PRIME TIME OVER TARGET
Petronella Page: ... and welcome to our new Friday slot where we break our regular habit and cover the entire planet! Later we shall be going to Honduras for interviews right on the firing line, and by satellite to London for in-person opinions concerning the food riots among Britain’s five million unemployed, and finally to Stockholm where we’ll speak direct to the newly appointed secretary of the “Save the Baltic” Fund and find out how this latest attempt to rescue an endangered sea is getting on. But right now we have a very sad episode in focus, the kidnapping of fifteen-year-old Hector Bamberley. Over in our San Francisco studios—ah, I see the picture on the monitor now. Mr. Roland Bamberley!
Hello!
Bamberley: Hello.
Page: Now everyone who follows the news is aware that your son vanished more than a week ago.
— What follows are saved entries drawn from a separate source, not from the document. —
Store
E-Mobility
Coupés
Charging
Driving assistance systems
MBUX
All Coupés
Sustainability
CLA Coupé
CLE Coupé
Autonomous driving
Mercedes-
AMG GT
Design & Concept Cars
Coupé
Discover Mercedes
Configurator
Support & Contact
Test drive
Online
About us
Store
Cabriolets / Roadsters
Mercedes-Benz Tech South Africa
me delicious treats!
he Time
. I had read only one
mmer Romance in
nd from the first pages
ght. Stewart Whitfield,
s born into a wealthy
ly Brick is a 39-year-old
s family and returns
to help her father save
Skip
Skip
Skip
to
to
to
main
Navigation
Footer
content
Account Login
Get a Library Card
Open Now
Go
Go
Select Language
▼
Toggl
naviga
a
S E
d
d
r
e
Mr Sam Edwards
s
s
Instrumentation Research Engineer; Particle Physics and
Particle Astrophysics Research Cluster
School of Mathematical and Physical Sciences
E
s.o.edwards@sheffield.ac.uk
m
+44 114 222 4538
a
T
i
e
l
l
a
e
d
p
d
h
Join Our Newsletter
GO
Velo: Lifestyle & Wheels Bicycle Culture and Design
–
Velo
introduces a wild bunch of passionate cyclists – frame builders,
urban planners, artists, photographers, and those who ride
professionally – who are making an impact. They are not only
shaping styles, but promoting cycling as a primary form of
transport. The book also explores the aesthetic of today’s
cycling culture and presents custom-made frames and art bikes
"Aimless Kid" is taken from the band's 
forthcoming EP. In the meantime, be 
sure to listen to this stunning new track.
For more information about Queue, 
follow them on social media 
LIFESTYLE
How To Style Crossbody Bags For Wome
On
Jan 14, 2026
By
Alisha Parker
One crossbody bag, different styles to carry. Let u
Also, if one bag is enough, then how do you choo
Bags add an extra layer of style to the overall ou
We also know that a ransom demand of a very strange kind has been received. Are there any clues yet to the identity of the criminals?
Bamberley: Some things have been obvious from the start. To begin with this is clearly a politically motivated crime. During the kidnapping a sleep gas grenade was employed, and those aren’t found on bushes, so it’s plain that we have to deal with a well-equipped subversive group. And no ordinary kidnappers would have fixed on such a ridiculous ransom.
Page: Some people would argue that on the contrary such a grenade could have been obtained very easily, and that anybody annoyed with the notoriously poor quality of California water might have—
Bamberley: Bunkum.
Page: Is that your only comment?
Bamberley: Yes.
Page: It’s been reported that a first delivery of forty thousand Mitsuyama water-filters destined for your company arrived yesterday. Are you intending to—?